Editor’s Note: In a series of essays called The Distance, Thomas Lake is telling the stories of Americans living through the pandemic. Email email@example.com if you have a story to share.
They were going somewhere dangerous, and most or all were smiling: 29 health care workers on a plane from Atlanta to the front lines of the coronavirus pandemic in New York. It was Friday, March 27. They made heart symbols with their fingers. A ramp agent took their picture, and Southwest Airlines put it on Instagram. By the following Tuesday, when the picture had circled the internet, at least one of the passengers was on the verge of tears.
“I’m very scared,” a nurse named Letha Love told me on the phone from a hotel in Manhattan, shortly before leaving for another overnight shift treating coronavirus patients at a Coney Island hospital. “You can call it brave if you want to. It’s brave. But I’m scared. I’m very scared. But I’m here.”
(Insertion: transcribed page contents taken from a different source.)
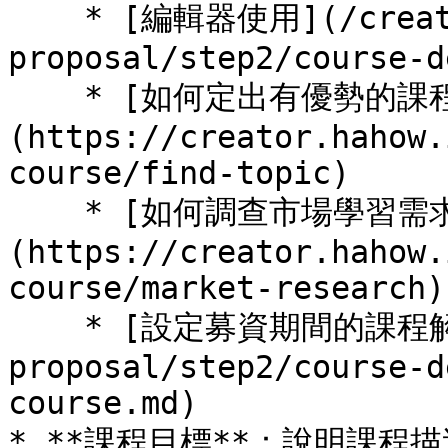
    * [編輯器使用](/create-course-
proposal/step2/course-d
    * [如何定出有優勢的課程主題]
(https://creator.hahow.
course/find-topic)

    * [如何調查市場學習需求]
(https://creator.hahow.
course/market-research)

    * [設定募資期間的課程解鎖](/create-course-
proposal/step2/course-d
course.md)

* **課程目標**：說明課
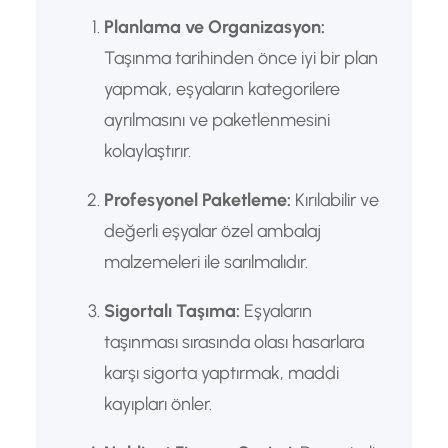
Planlama ve Organizasyon:
Taşınma tarihinden önce iyi bir plan
yapmak, eşyaların kategorilere
ayrılmasını ve paketlenmesini
kolaylaştırır.
Profesyonel Paketleme:
Kırılabilir ve
değerli eşyalar özel ambalaj
malzemeleri ile sarılmalıdır.
Sigortalı Taşıma:
Eşyaların
taşınması sırasında olası hasarlara
karşı sigorta yaptırmak, maddi
kayıpları önler.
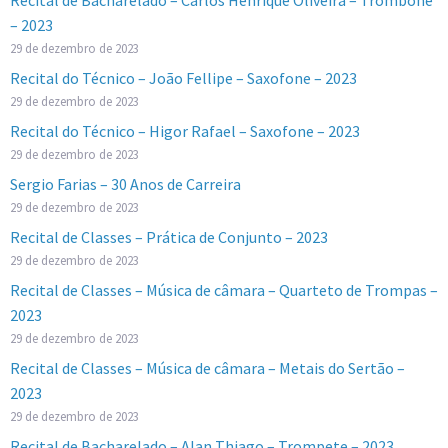
– 2023
29 de dezembro de 2023
Recital do Técnico – João Fellipe – Saxofone – 2023
29 de dezembro de 2023
Recital do Técnico – Higor Rafael – Saxofone – 2023
29 de dezembro de 2023
Sergio Farias – 30 Anos de Carreira
29 de dezembro de 2023
Recital de Classes – Prática de Conjunto – 2023
29 de dezembro de 2023
Recital de Classes – Música de câmara – Quarteto de Trompas –
2023
29 de dezembro de 2023
Recital de Classes – Música de câmara – Metais do Sertão –
2023
29 de dezembro de 2023
Recital de Bacharelado – Alan Thiago – Trompete – 2023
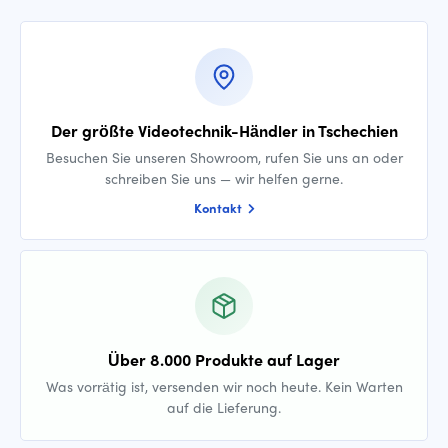
Der größte Videotechnik-Händler in Tschechien
Besuchen Sie unseren Showroom, rufen Sie uns an oder
schreiben Sie uns — wir helfen gerne.
Kontakt
Über 8.000 Produkte auf Lager
Was vorrätig ist, versenden wir noch heute. Kein Warten
auf die Lieferung.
Someday, when all this is over, we’ll likely put up statues of people in hospital scrubs. We’ll have parades in their honor. Their names will go on bridges, highways and memorial walls. Maybe they’ll get their own national holiday. Right now, though, our nurses and doctors are busy fighting for our lives. Some of them are dying.
“I’m very scared. But I’m here.” This is both honest and courageous. Love is 48 years old. Usually she’s a nurse manager serving cancer patients at Emory University in Atlanta. Last week, when a friend told her that health care workers from Atlanta were going to New York to fight the virus, she signed up for a six-week rotation.
Her armor: shoe covers, a gown, an N95 mask and a face shield. Normally she would go through several masks per shift, throwing them away after every visit to a patient’s room. But supplies are scarce, and she finds herself reusing the masks. Does this put her in more danger? Of course it does. One day you’re a nurse, the next you’re a patient. She has a 4-year-old daughter and a 12-year-old son, staying with relatives back in Georgia. She FaceTimes her son two or three times a day. He reminds her to put her gloves on.
Also on the flight to New York was Love’s friend Trina Southerland, a registered nurse with three children. When I spoke with her on Tuesday night, she said she felt like a soldier in combat. Sometimes she wanted to give up. Sometimes she wanted to cry. “Trina, you can do this,” she told herself all day, on her feet, surrounded by the sick and the dying, trying hard not to touch her face. These were not complaints. They were merely statements of fact, the raw material for the stories she might be telling for decades to come. This work does not always have to feel grim. Here and there you find hope, along with a deep sense of accomplishment.
“This is the highlight of my nursing career,” Southerland told her 16-year-old daughter, who also wants to be a nurse.
It was about 5:45 p.m. Tuesday. The bus would leave the hotel in an hour, and Love was thinking about the night ahead.
“Covid-19 is deadly,” she said. “What I can say is, there is no age limit. There is no color. There is no size…There is no status, no class, no nothing. It will get anyone.
“We need support. Because it could be us laying in that bed, being taken care of by one of our fellow nurses.”
Struggling for the right words, I finally said what civilians usually say to someone going to war: “Thank you for your service.”
“Pray for all of us,” she said, and went out once again to meet the enemy.